In her doctoral dissertation Ayelet Gilboa identified a chronological horizon at Dor which she calls the “Iron Age I/II Transition Period (Ir1/2)”. This horizon is typified by being slightly later than the strata that characterize the end of the Iron Age 1 (such as Qasile X and Megiddo VIA), and in which the ‘classic’ characteristics of the Iron Age IIA – the burnished red slips, carinated bowls and/or with shaped rims, ‘hippo’ jars, black juglets – do not yet appear (or occur in very small numbers). The evidence that this is truly a real chronological horizon (and not, for instance, merely a regional phenomenon) and that a time frame should be allotted for it is attested to by Cypriot imports: whereas Cypro-Geometric IA ware appears in the strata from the end of the Iron Age 1, the Iron IIa strata in the Land of Israel (even the earliest of them) are characterized by the importation of Cypro-Geometric III ware (especially the group of Black on Red vessels). The intermediate phase is parallel to the Cypro-Geometric Ib-II period.

In two series of C14 dates we determined the duration of this phase to be one or two generations, from about the end of the tenth century to the beginning of the ninth century.

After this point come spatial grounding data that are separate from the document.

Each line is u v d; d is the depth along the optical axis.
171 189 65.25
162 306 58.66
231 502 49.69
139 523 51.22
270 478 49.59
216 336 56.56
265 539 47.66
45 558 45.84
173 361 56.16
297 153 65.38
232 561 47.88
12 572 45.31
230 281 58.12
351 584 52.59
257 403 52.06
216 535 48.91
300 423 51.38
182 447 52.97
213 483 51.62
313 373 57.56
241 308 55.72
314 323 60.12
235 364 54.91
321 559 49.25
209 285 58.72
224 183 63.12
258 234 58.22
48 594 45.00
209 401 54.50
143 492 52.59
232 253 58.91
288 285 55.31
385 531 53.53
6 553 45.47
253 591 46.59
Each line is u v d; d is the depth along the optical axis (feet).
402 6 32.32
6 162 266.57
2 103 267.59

A series of articles that has since appeared (published both by us and other scholars) has established the existence of this phase as a distinct chronological horizon that can be defined as parallel to the strata that were dated in the past as “the end of the Iron Age 1” or “Early Iron Age IIa”.

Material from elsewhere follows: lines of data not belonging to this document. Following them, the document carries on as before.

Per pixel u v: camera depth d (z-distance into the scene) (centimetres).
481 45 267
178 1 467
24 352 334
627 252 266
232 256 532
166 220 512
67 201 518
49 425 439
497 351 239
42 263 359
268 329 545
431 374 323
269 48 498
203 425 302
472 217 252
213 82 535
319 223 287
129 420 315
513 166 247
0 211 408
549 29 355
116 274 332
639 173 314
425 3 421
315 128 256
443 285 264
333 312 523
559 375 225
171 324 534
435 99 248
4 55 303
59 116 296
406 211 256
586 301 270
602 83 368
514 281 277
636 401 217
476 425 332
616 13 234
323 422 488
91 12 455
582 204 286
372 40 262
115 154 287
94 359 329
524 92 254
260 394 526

The finely sliced “segmenting” of the Iron Age 1 / the intermediate period / the Iron Age IIa has profound significance beyond the disputes concerning the absolute chronology in the Land of Israel and its biblical contexts. This segmenting makes it possible for the first time to precisely map the recovery of the Mediterranean cultures from the crisis that occurred at the end of the Bronze Age. The evidence revealed in Israel joins that in a series of new discoveries (and new dates) from around the Mediterranean Sea – particularly in North Africa and Spain. The resumption of bilateral relations between Phoenicia (including the Carmel coast) and Cyprus should be dated to the end of the Iron Age 1 (the horizon we call “Iron 1b”). We can see in the transition period the initial ties with Greece and even with points farther west of there (Sardinia? Spain?); whereas in the later Iron Age IIA there is preliminary evidence of a Phoenician presence in North Africa. Who is responsible for these ties – the Phoenicians? The Cypriots? The Greeks from Euboea? Are these actual colonies? It is difficult to know. However this resurgence of international relations constitutes the background and basis for the developments of the next generations – the establishment of Phoenician and Greek colonies around the Mediterranean, the spreading of the alphabet to Greece, and the commencement of the complex processes of urbanization and construction in Italy, Spain and North Africa.